# When your LGD doesn’t do his job 😑



## Brooklynn J. (4 mo ago)

I wake up this morning and I go out to feed the goats and sheep. I see a big white shape laying down not to far away from Charlie, the LGD. As I get closer I think “Is that Naomi?” (One of our ewes)
But then I see the face, kind of short, not longer like Naomi. The fur is too fluffy.
Our neighbors have at least one Great Pyrenees that they let wander freely, trespassing on others properties. I’ve seen him before and Charlie had to chase him off.
I then realize that this is a DOG, a Great Pyrenees that could have harmed my babies. He’s just laying there in our pasture, with our hogs, goats, sheep, and Charlie. I’ve trained Charlie to scare of people that get to close, I assumed he’d chase of dogs. He’s done so to coyotes.
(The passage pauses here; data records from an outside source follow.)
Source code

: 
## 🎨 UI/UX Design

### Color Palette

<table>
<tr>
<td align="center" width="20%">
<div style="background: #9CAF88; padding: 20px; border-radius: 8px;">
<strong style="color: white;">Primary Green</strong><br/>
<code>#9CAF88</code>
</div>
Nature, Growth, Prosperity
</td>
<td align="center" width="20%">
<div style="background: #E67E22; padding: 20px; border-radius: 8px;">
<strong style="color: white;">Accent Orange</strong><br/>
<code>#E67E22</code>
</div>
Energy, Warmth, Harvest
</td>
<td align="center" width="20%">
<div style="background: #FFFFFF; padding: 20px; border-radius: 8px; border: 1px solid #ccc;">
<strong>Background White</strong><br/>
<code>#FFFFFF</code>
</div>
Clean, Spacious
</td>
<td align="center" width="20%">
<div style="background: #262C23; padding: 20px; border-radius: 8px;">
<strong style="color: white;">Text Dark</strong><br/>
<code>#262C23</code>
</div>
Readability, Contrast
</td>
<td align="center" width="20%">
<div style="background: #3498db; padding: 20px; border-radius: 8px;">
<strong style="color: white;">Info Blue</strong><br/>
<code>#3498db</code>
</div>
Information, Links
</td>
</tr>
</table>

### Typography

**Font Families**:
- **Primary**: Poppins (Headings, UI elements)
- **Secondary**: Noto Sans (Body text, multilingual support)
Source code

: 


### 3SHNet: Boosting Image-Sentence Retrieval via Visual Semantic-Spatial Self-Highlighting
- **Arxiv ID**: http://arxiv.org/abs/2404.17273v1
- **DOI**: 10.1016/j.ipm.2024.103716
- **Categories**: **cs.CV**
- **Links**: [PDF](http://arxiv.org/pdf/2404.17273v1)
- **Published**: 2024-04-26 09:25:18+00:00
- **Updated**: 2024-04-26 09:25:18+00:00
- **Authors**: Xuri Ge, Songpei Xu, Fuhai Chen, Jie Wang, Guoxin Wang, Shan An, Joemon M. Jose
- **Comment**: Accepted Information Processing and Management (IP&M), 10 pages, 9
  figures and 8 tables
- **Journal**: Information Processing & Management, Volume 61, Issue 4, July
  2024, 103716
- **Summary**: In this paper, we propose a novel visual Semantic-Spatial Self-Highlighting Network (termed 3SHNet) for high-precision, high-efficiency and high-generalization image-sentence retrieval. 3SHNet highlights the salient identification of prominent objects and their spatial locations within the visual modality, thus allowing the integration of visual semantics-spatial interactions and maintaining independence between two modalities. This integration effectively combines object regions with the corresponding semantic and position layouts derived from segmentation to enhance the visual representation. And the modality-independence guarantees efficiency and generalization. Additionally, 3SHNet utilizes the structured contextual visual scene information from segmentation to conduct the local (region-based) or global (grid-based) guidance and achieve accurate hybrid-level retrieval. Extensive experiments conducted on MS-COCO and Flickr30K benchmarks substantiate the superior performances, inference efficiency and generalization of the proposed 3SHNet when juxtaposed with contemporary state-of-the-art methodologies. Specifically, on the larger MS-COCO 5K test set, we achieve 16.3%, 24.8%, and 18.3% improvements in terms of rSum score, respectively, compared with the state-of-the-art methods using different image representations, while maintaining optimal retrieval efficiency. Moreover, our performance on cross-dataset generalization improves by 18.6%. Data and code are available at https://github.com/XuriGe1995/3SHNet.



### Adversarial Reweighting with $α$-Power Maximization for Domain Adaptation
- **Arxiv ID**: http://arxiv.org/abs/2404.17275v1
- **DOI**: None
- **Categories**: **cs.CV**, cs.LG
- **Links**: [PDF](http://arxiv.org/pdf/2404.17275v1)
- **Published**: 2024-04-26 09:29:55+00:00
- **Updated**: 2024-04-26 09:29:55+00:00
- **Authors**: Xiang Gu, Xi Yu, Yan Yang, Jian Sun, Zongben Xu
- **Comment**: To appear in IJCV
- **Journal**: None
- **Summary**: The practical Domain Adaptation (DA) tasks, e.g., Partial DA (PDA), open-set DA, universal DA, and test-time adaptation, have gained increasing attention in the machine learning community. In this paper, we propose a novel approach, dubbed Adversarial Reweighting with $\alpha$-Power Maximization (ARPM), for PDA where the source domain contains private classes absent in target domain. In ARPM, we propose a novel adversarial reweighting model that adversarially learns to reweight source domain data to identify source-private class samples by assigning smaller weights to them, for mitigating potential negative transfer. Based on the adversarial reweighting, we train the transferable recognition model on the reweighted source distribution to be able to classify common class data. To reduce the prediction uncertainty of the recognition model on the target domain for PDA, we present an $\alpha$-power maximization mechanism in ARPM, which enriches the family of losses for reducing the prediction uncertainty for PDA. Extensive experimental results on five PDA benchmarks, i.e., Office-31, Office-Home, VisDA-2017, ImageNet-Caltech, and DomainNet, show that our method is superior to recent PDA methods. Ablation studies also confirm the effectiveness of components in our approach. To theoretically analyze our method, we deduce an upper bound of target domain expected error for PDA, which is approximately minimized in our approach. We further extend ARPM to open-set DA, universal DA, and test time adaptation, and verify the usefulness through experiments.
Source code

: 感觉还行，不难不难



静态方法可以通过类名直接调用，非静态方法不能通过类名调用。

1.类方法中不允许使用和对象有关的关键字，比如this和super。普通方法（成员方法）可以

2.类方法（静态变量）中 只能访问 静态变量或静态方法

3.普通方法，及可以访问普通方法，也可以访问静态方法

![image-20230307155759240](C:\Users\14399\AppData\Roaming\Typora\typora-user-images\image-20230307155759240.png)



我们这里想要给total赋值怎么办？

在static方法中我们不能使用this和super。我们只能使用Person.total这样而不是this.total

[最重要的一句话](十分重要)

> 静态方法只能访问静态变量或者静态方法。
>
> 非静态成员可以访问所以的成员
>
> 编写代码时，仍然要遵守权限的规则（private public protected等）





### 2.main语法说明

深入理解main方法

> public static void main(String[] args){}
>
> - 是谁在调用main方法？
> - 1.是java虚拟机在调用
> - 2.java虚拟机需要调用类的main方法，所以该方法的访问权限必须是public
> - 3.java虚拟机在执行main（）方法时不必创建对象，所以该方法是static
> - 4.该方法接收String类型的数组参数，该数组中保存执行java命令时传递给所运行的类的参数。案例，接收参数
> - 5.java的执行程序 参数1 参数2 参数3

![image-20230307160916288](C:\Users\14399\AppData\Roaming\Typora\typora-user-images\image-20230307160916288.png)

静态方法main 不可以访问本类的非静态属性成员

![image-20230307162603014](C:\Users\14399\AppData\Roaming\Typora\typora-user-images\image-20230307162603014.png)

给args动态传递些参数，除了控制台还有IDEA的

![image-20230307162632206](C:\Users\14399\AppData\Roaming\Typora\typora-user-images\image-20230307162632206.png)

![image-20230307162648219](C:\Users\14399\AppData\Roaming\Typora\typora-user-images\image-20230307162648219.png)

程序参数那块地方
I enter the pen and Charlie goes right up to the GP and licks its face like they’re best friends. I sigh “Charlie. You bark at birds and nip when the animals get too close to your food, but when there’s an actual emergency you do this?”
The dog is a little wary. It did not harm a single animal. I later find out that he jumped the fence. It’s hotwired on the top and bottom, but he missed the wire. He jumps the fence about 15 minutes later and I watch him walk away. I find out he likely lives a few miles away. It was one of the craziest thing I’ve ever seen. If that dog comes back (the owner has been having problems with it escaping. He says to shoot it if it returns) I’ll try to keep it, have it as a guard for our poultry, and name it Jordan Davis.


----------



## Isaiah 11 goats (3 mo ago)

At least it was a happy ending. And not an aggressive prey breed.


----------



## FizzyGoats (Apr 14, 2021)

Your dog likely didn’t feel the other dog was a threat. Most are pretty darn good at threat assessment. The other dog likely did everything right initially, probably approached slowly and showed submission. Your dog might have had a completely different reaction if this dog came over and started harassing livestock.


----------



## Brooklynn J. (4 mo ago)

That’s good. I was hoping he would actually do something when needed.


----------



## Boer Mama (10 mo ago)

The GP might double up your herds protection for you 😊


----------



## Brooklynn J. (4 mo ago)

We can’t really afford another dog unfortunately. I’d love one for our poultry though. Bc he can jump fences id probably get one of those electric collars with the flags, so when the dog passes the flag, they get zapped


----------



## Moers kiko boars (Apr 23, 2018)

If itz a pyrenees it wont stay anywhere long. They are known to not be a good dog to stay home.


----------



## happybleats (Sep 12, 2010)

Ugh. Shoot it? Doesn't sound like he wants him back or cares much. I would catch him and find a GP rescue to take him.


----------